-- Work to complete --
Restate the listing below exactly, images excluded.

-- Data provided --
--- --- ---

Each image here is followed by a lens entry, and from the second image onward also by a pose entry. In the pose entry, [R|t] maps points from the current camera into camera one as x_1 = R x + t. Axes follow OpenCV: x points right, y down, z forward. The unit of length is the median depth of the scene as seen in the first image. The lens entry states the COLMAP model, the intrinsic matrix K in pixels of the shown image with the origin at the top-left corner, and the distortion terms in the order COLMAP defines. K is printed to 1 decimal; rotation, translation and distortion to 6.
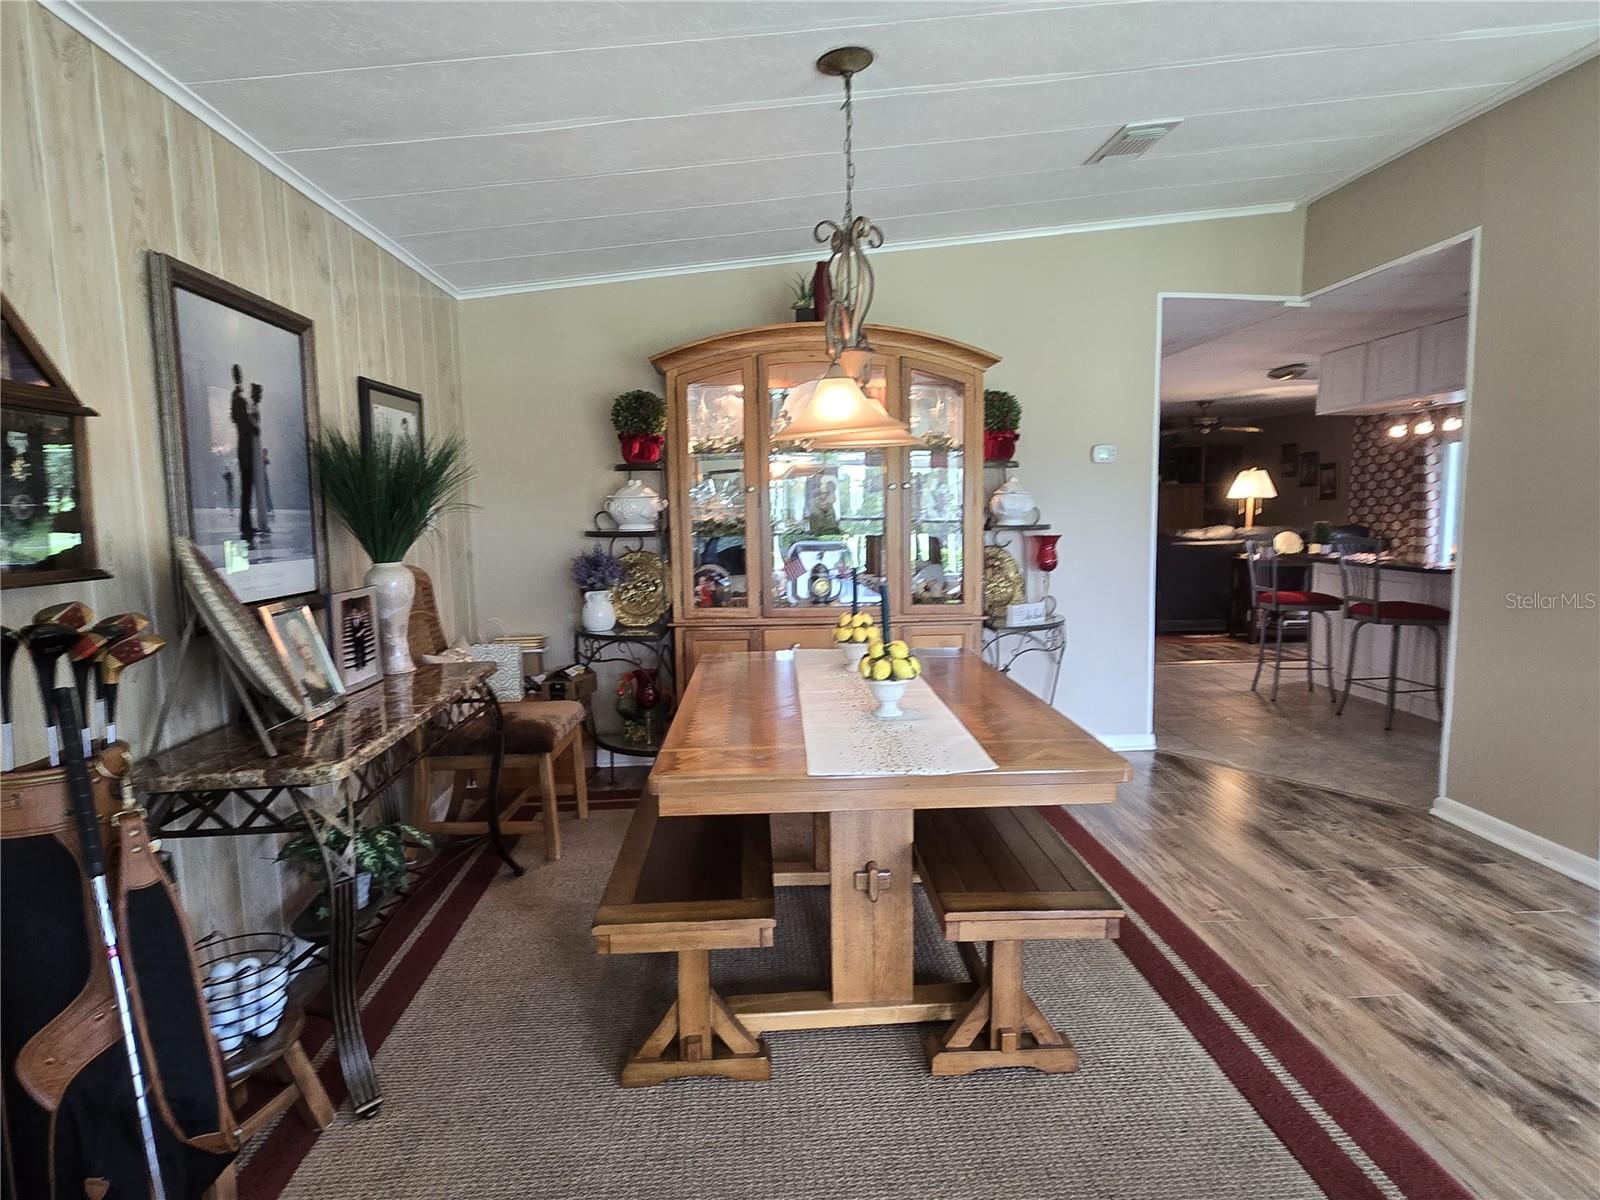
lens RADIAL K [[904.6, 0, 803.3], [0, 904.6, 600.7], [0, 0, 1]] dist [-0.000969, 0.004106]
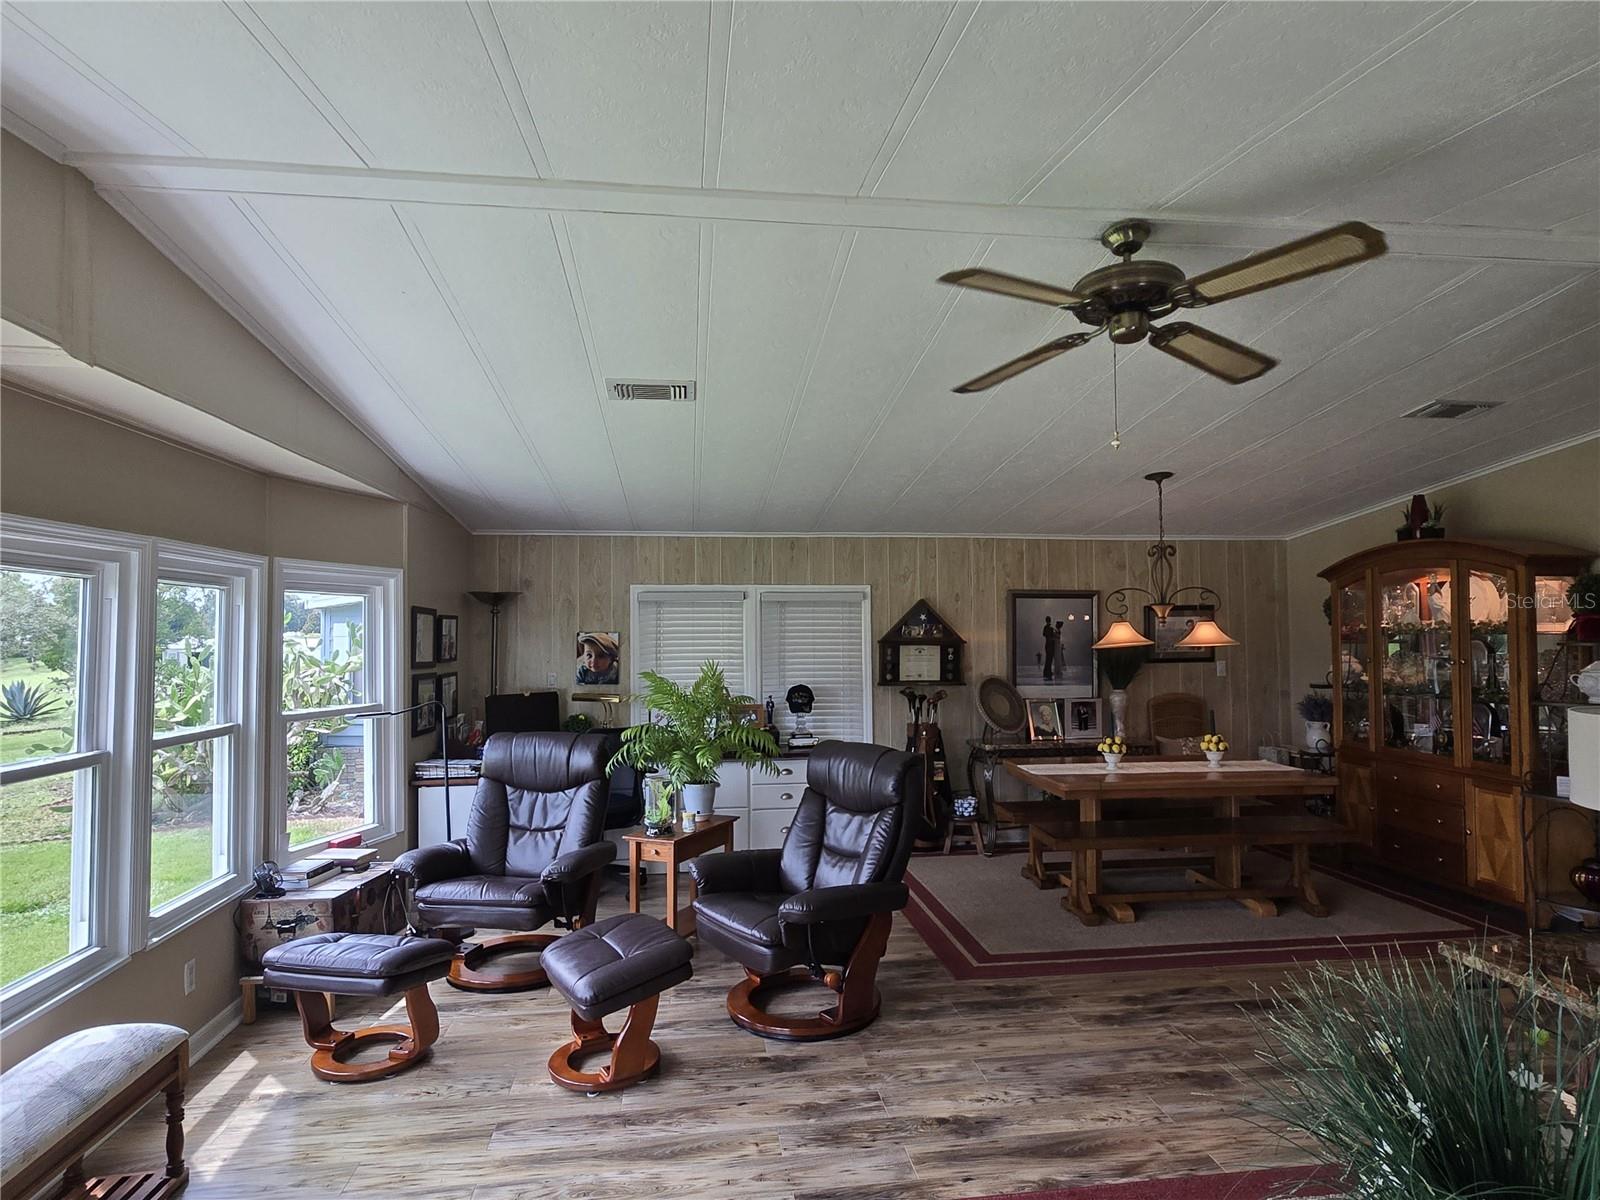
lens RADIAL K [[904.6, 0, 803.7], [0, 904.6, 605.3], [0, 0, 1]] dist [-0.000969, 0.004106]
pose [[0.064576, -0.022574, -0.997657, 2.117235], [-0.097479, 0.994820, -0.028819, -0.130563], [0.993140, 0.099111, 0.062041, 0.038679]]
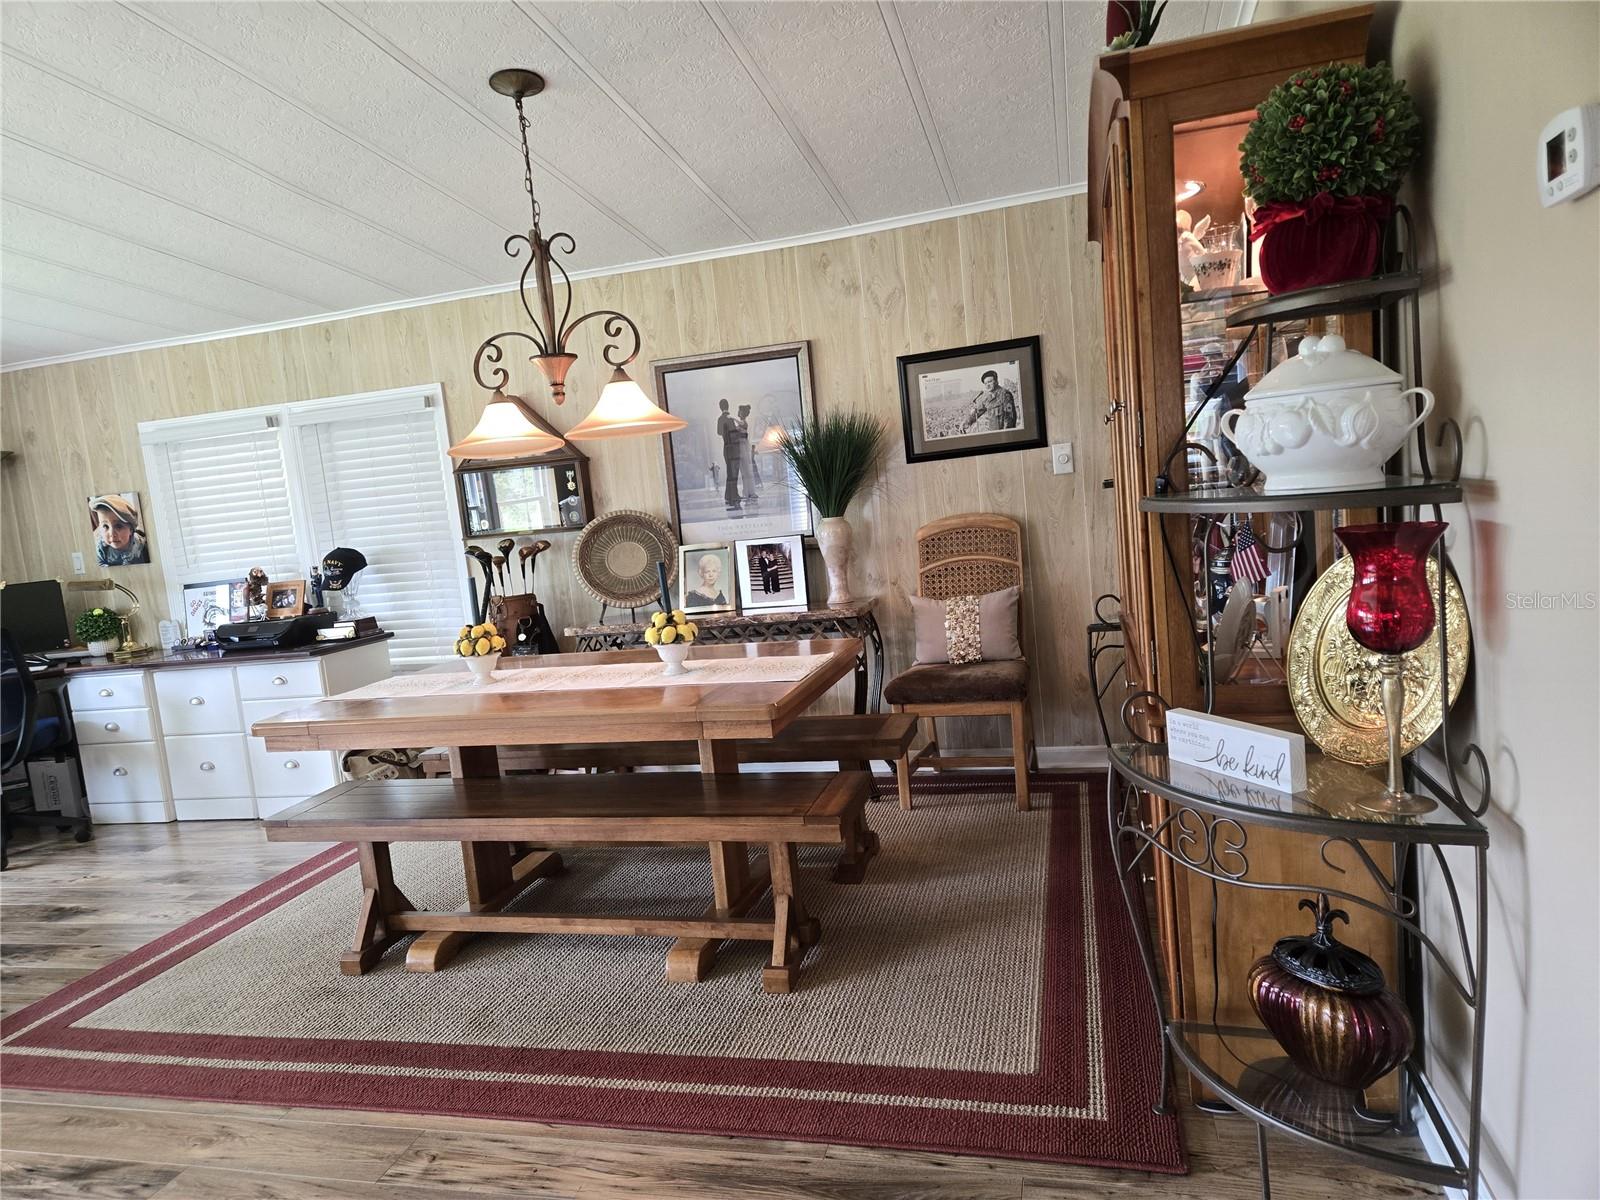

--- --- ---

-- Response below --
Each image here is followed by a lens entry, and from the second image onward also by a pose entry. In the pose entry, [R|t] maps points from the current camera into camera one as x_1 = R x + t. Axes follow OpenCV: x points right, y down, z forward. The unit of length is the median depth of the scene as seen in the first image. The lens entry states the COLMAP model, the intrinsic matrix K in pixels of the shown image with the origin at the top-left corner, and the distortion terms in the order COLMAP defines. K is printed to 1 decimal; rotation, translation and distortion to 6.
lens RADIAL K [[904.6, 0, 803.3], [0, 904.6, 600.7], [0, 0, 1]] dist [-0.000969, 0.004106]
lens RADIAL K [[904.6, 0, 803.7], [0, 904.6, 605.3], [0, 0, 1]] dist [-0.000969, 0.004106]
pose [[0.064576, -0.022574, -0.997657, 2.117235], [-0.097479, 0.994820, -0.028819, -0.130563], [0.993140, 0.099111, 0.062041, 0.038679]]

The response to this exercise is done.